Patients usually carry MRI abnormalities, especially on T2-weighted sequences and post-gadolinium T1. Lesions are typically observed in the subcortical white matter, basal ganglia, hypothalamus, brainstem, cerebellum, meninges, and ventricles. A characteristic lesion presents as a linear, radial perivascular enhancement pattern through the cerebral white matter because of the GFAP abundance in the peri-ventricular regions. Enhancement can also be observed in leptomeningeal and ependymal areas as well as in the form of punctate or serpentine lesions within the white matter. Myelitis is quite common in GFAP astrocytopathy, most frequently in the form of meningoencephalomyelitis. These spinal cord hyperintensities usually present as central longitudinally extensive lesions. Compared to aquaporin 4-associated (AQP4) myelitis, they show less edema and poorly defined margins. The GFAP astrocytopathy may be considered a differential diagnosis of neuromyelitis optica spectrum disorder (NMOSD) as it associates cerebral and medullar lesions and can affect the optical nerve [2].

Regarding biologic screening, most patients present lymphocyte-predominant elevation in white blood cells (> 50 × 106/l) and elevated protein levels (> 1 g/l) in CSF. Literature is relatively sparse on oligoclonal bands in CSF. However, we notice that one patient out of two has oligoclonal bands in CSF [1].

Our patient is relatively younger than the subjects in previous publications and represents the first reported association between MERS and GFAP astrocytopathy in an adult patient [4]. To date, only one case of MERS-GFAP association was described in a pediatric case [5]. Moreover, this case highlights the difficulties in the diagnostic workup while our patient presented with extensive myelitis and optic neuritis suggestive of NMOSD. However, flu-like symptoms preceding neurologic deficits, leptomeningeal MRI gadolinium enhancement, extensive myelitis, and lymphocytic meningitis are often seen in GFAP astrocytopathy. This case description highlights the complexity of GFAP astrocytopathy diagnosis and high risk of misdiagnosis. Our case description is the first MERS-GFAP described in an adult patient.

No reliable diagnostic criteria have been published for GFAP astrocytopathy to date. The risk of overdiagnosing is excellent if we rely on GFAP antibody positivity in the CSF due to false positives. The principal differential diagnosis for GFAP astrocytopathy is NMOSD, and complete remission after treatment with corticosteroids does not direct us towards NMOSD. As for myelin oligodendrocyte glycoprotein (MOG) antibody disorders, blood MOG Ab tested negative twice. Moreover, the presence in the CSF or serum of other antibodies is expected in the acute phase of the disease and may lead to misdiagnosis.
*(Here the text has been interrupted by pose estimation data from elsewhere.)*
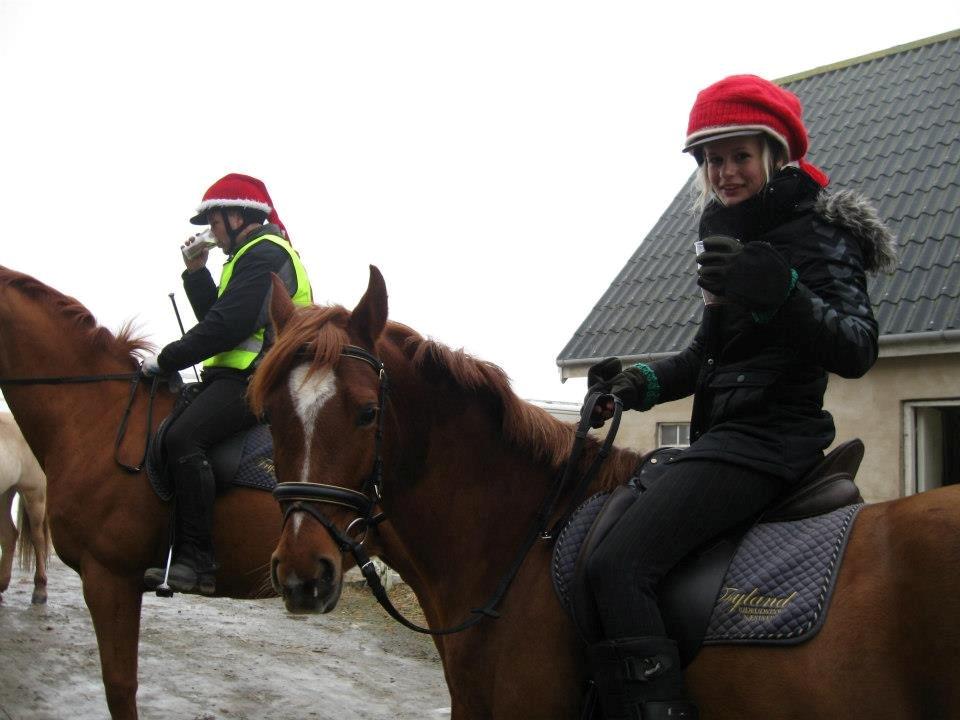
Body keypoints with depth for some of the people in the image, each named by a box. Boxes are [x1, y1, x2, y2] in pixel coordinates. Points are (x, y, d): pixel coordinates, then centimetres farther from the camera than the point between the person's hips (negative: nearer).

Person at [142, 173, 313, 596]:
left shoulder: (263, 255, -9)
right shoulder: (254, 255, 26)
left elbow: (226, 326, -20)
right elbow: (216, 315, 26)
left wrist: (166, 360, -13)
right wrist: (196, 272, 16)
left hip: (252, 380, -12)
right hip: (238, 376, 12)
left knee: (181, 438, -29)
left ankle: (197, 562, -30)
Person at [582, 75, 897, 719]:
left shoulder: (818, 230, -9)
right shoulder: (737, 231, 18)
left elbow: (857, 351, -21)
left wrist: (779, 292, -37)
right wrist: (643, 383, 6)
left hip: (766, 439, -10)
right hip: (727, 435, 10)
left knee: (616, 564, -26)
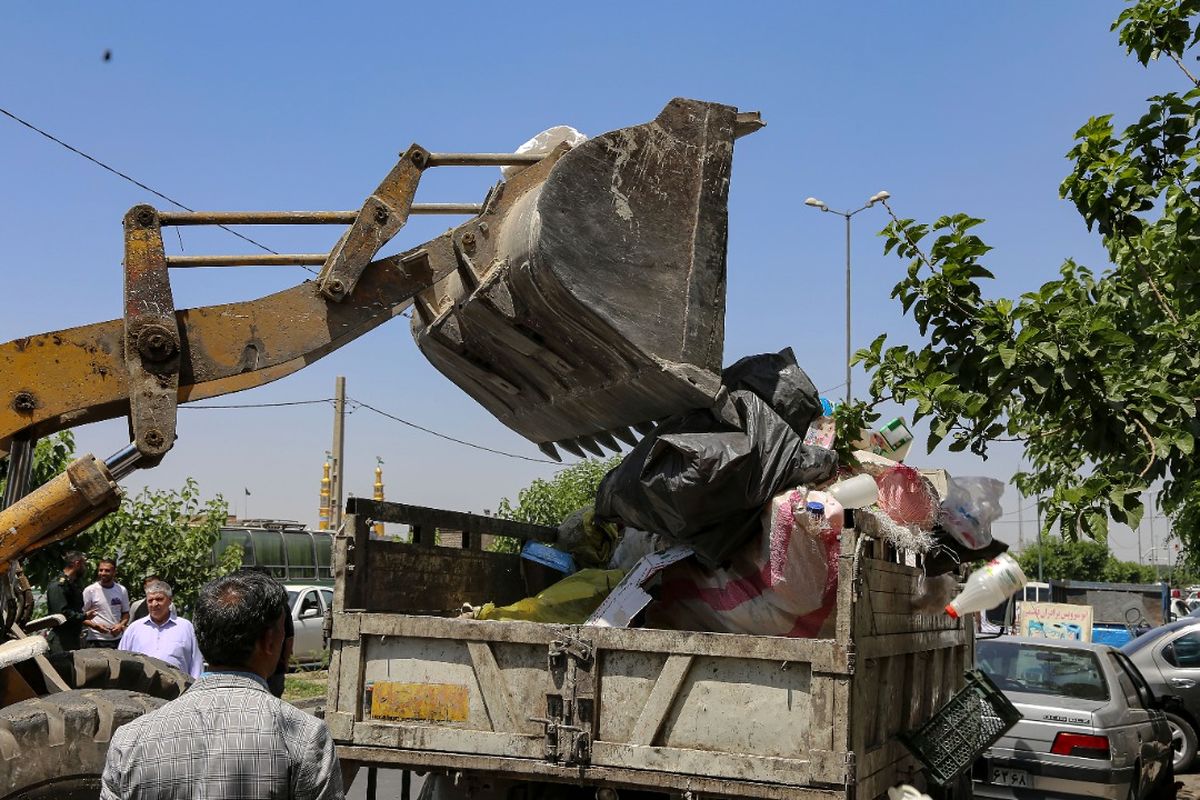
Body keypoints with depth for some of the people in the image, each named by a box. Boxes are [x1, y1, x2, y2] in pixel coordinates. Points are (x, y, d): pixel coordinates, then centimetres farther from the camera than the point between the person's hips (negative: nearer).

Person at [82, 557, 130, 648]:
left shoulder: (122, 590, 8)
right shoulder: (90, 591, -1)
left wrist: (121, 625, -4)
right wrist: (95, 625, -18)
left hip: (117, 639, 3)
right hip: (95, 641, -3)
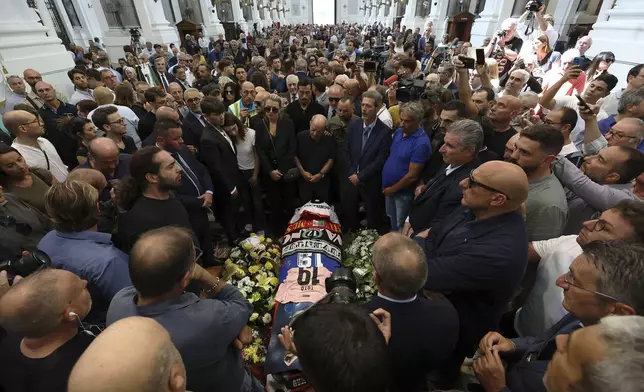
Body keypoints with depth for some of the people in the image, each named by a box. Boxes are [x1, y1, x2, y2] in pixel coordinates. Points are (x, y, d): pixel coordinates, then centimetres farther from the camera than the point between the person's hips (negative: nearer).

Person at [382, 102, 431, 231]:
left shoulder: (421, 143, -24)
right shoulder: (398, 132, -1)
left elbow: (412, 176, -24)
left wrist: (392, 189, -11)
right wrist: (387, 187, 6)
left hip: (403, 192, -7)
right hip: (389, 188, 7)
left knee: (401, 228, 12)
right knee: (392, 223, 26)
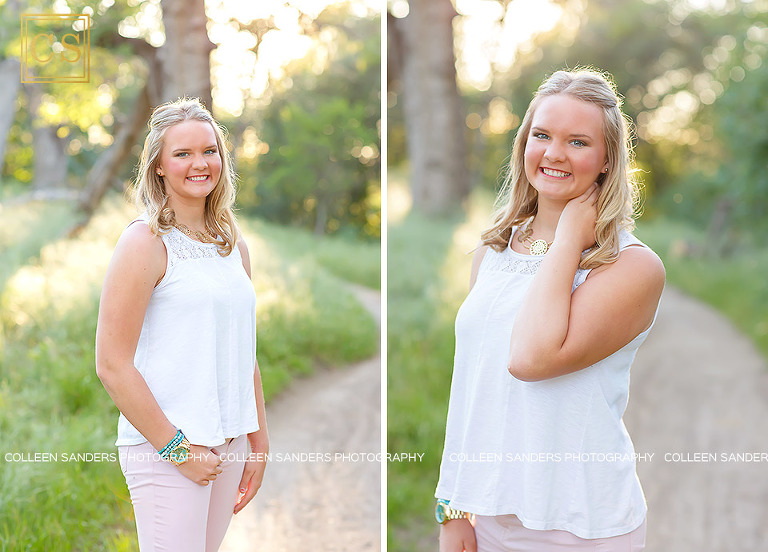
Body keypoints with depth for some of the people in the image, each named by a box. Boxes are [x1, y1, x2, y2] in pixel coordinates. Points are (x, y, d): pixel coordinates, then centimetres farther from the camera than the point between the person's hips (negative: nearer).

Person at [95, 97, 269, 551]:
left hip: (229, 442, 6)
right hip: (162, 445, -6)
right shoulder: (146, 242, -9)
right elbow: (112, 365, -13)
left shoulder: (234, 243, 12)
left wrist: (259, 442, 14)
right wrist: (176, 448, -12)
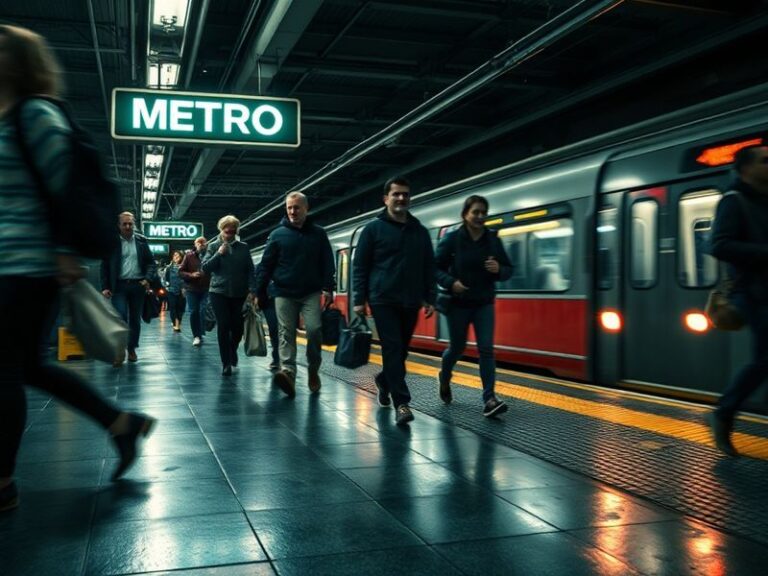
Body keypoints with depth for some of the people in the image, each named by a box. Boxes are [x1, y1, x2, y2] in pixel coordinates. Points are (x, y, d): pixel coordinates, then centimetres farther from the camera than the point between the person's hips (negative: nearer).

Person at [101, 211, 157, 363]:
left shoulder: (141, 241, 6)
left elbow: (151, 262, 6)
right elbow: (105, 265, 1)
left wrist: (148, 279, -11)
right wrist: (105, 287, -7)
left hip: (137, 285, 2)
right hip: (119, 286, -2)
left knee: (135, 319, 9)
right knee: (120, 317, -13)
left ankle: (132, 349, 21)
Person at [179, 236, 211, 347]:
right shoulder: (189, 256, 4)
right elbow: (181, 271, 3)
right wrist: (191, 275, -13)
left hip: (206, 289, -1)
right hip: (192, 288, 1)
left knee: (203, 312, -7)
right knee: (193, 312, 2)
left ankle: (200, 335, 6)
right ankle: (196, 336, 11)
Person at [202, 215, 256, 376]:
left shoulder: (243, 247, 6)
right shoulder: (214, 246, 5)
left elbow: (250, 270, 4)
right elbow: (205, 268, -1)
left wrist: (251, 290, -5)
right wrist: (218, 254, -12)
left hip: (239, 293, 1)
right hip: (219, 292, -1)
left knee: (238, 327, 5)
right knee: (223, 327, -4)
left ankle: (233, 350, 37)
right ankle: (226, 363, 2)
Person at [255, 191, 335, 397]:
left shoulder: (318, 234, 7)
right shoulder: (277, 235, 5)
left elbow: (327, 263, 6)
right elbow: (266, 265, 5)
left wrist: (328, 288, -4)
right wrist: (260, 292, 3)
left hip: (311, 293, 0)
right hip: (284, 293, 1)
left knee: (314, 329, -12)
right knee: (286, 333, -5)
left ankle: (313, 370, 6)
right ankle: (288, 372, -12)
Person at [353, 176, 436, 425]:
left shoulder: (420, 232, 12)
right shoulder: (373, 229, 2)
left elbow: (429, 268, 14)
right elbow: (359, 266, 0)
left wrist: (430, 298, 7)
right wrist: (359, 299, -6)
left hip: (410, 302, 4)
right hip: (383, 300, -4)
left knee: (401, 350, 12)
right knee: (392, 348, -9)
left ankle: (384, 380, 39)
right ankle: (402, 403, -8)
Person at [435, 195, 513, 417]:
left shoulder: (493, 240, 1)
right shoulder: (452, 239, -8)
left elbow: (508, 270, 6)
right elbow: (435, 267, -6)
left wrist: (498, 270, -16)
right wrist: (451, 282, -23)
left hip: (484, 304, 2)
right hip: (458, 303, -2)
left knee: (486, 349, -8)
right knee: (457, 347, 11)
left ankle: (489, 399, -10)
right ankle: (444, 378, 42)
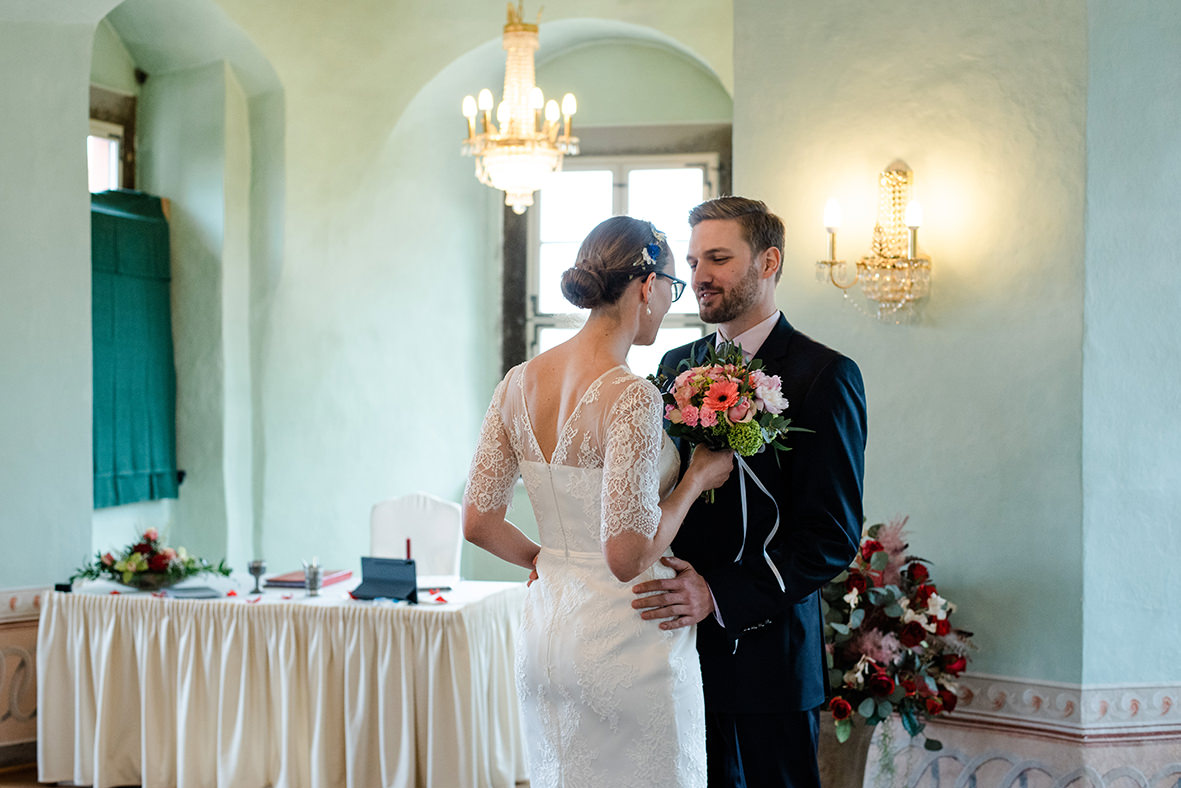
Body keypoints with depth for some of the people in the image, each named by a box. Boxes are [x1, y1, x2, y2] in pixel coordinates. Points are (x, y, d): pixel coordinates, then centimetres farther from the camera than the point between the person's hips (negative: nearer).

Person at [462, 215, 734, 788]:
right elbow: (628, 556, -22)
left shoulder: (520, 382, 2)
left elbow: (478, 521, 4)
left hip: (545, 629, 7)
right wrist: (696, 479, -9)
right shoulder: (630, 398, -19)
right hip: (625, 637, -7)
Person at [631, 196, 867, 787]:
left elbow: (833, 534, -14)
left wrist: (718, 595, -23)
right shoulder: (676, 366, 12)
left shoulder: (824, 376, -8)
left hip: (766, 655, -5)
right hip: (680, 646, 5)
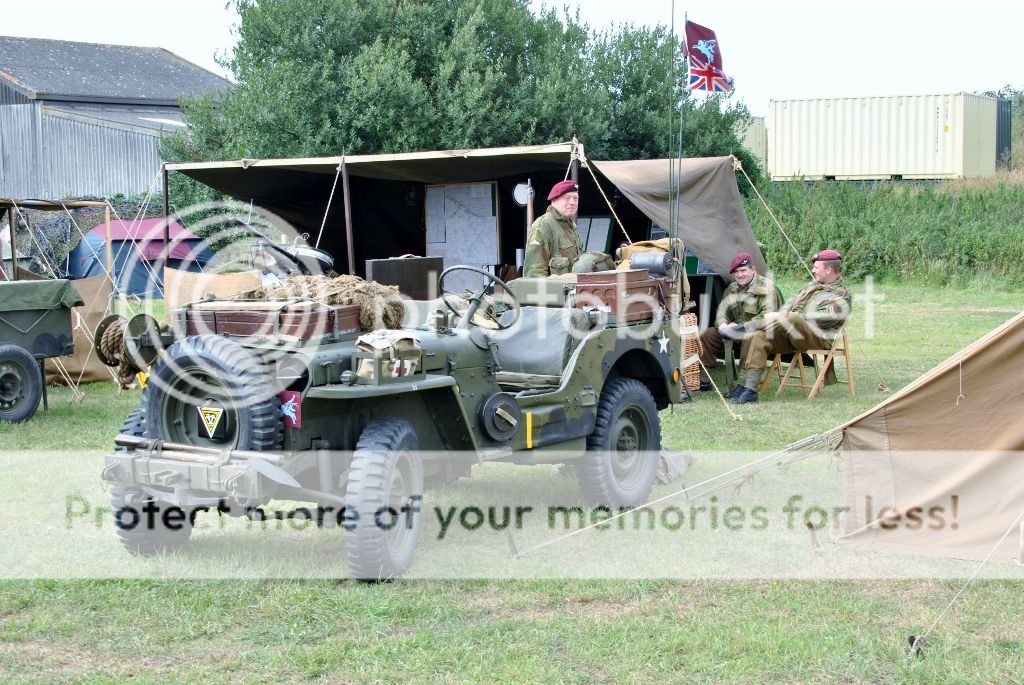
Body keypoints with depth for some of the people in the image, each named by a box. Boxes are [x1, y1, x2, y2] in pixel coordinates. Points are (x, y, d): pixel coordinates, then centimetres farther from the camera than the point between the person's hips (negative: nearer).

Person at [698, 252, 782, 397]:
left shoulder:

Based on clinical observations, treatment relies on corticosteroids for the first clinical manifestations. Intravenous immunoglobulins and plasma exchange may also be required [6]. Empirical data suggest a superiority of corticosteroids over intravenous immunoglobulins, which is why they are reserved for patients unresponsive to corticotherapy [7]. Long-term treatment depends on oral low-dose corticosteroids or immunosuppressants.

Conclusion

GFAP astrocytopathy is a tricky diagnosis as its clinical, biologic, and radiologic presentation can mimic various neurologic affections. GFAP antibody positivity in the CSF is not sufficient for astrocytopathy diagnosis. Relying on empirical observations, treatment is based on corticosteroids. Due to epidemiologic association with neoplasm (ovarian teratoma being the most frequent), exhaustive oncological workup is essential.